Vshader, congratulations on your 50 trillion flipsyflops and a 200 megathing blah blah, i have no idea what thoose things are but high numbers are always very arousing (not).
I was only trying to be helpful when suggesting locals, but since you already use them i assume you know how they work.
As for speed you may wish to consider using them anyways, they shouldnt slow things down too much.
If you want to really optimize things i suggest you write some C code in the Intel C compiler and look at the output.
I have a feeling that with the correct switches it will produce code that can be well worth learning from.
Posted on 2002-02-05 17:17:35 by tired

Hi Maverick,
Writing to the code segment causes tlb flush????

Sorry, I meant that it will very likely cause at least two TLB misses, one data and one code. Add to that the time spent in reloading the cache lines.

If you want to use SMC, do it from another page than the one being modifyed.. so that the code that modyfies at least doesn't get flushed away from the cache and pipeline.

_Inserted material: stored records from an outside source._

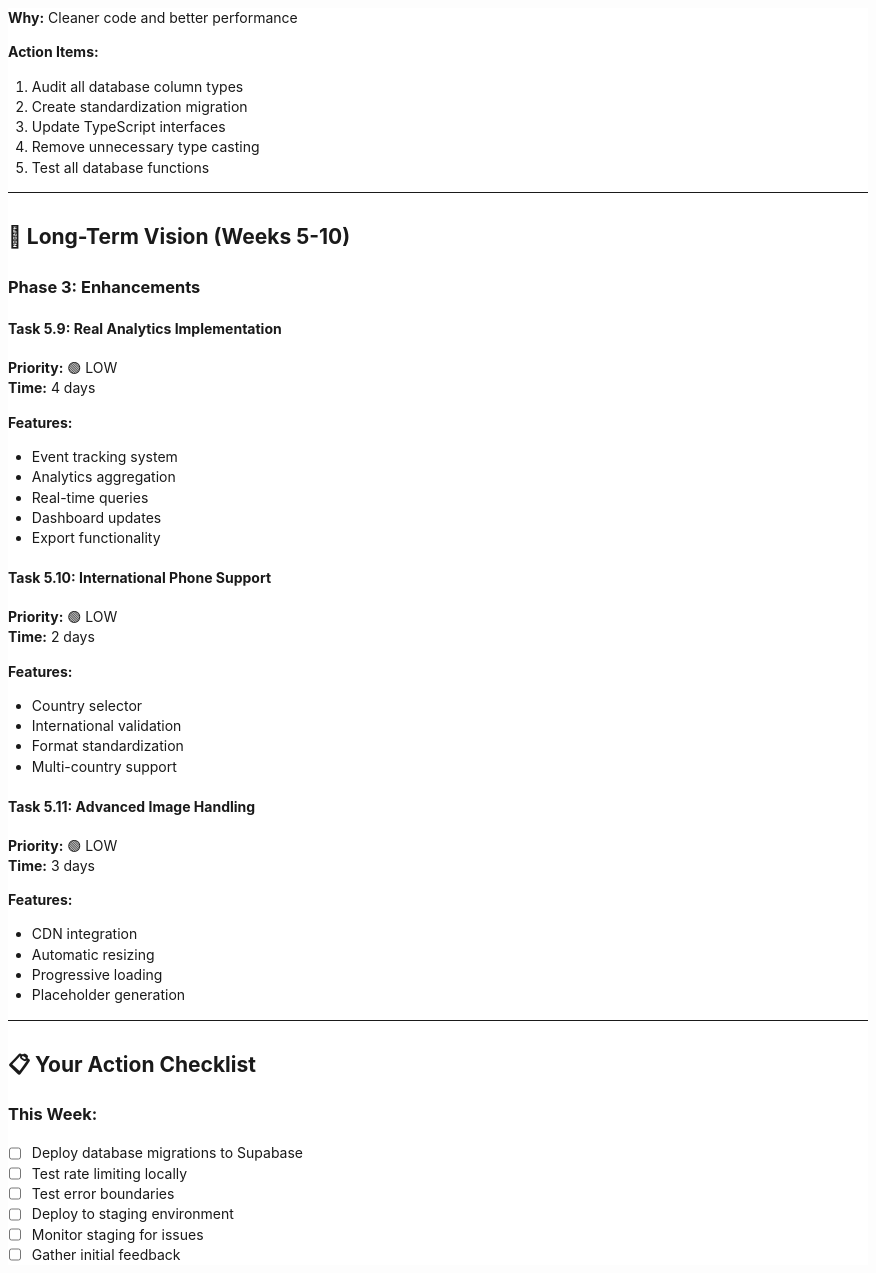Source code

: **Why:** Cleaner code and better performance

**Action Items:**
1. Audit all database column types
2. Create standardization migration
3. Update TypeScript interfaces
4. Remove unnecessary type casting
5. Test all database functions

---

## 🌟 Long-Term Vision (Weeks 5-10)

### Phase 3: Enhancements

#### Task 5.9: Real Analytics Implementation
**Priority:** 🟢 LOW  
**Time:** 4 days

**Features:**
- Event tracking system
- Analytics aggregation
- Real-time queries
- Dashboard updates
- Export functionality

#### Task 5.10: International Phone Support
**Priority:** 🟢 LOW  
**Time:** 2 days

**Features:**
- Country selector
- International validation
- Format standardization
- Multi-country support

#### Task 5.11: Advanced Image Handling
**Priority:** 🟢 LOW  
**Time:** 3 days

**Features:**
- CDN integration
- Automatic resizing
- Progressive loading
- Placeholder generation

---

## 📋 Your Action Checklist

### This Week:
- [ ] Deploy database migrations to Supabase
- [ ] Test rate limiting locally
- [ ] Test error boundaries
- [ ] Deploy to staging environment
- [ ] Monitor staging for issues
- [ ] Gather initial feedback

SMC *is* anyway officially supported in the IA32 architecture.. although for the designers of Intel CPU's it may be a pain.. but too much software would break if they stop supporting this feature.

And it can be really handy at times.

Code segments are never writable so its a very odd statement.

You forget that you CAN write data to a memory location that contains code.. so the CPU needs a mechanism to ensure L1 caches coherency, flush pipelines when necessary, etc..

I would appreciate if you could clarify this, because i find theese things interesting.

I hope I was more clear and detailed this time. I tend to write in a hurry.. too many things to do at once (I'm a bad multitasker it seems).

Posted on 2002-02-05 18:47:10 by Maverick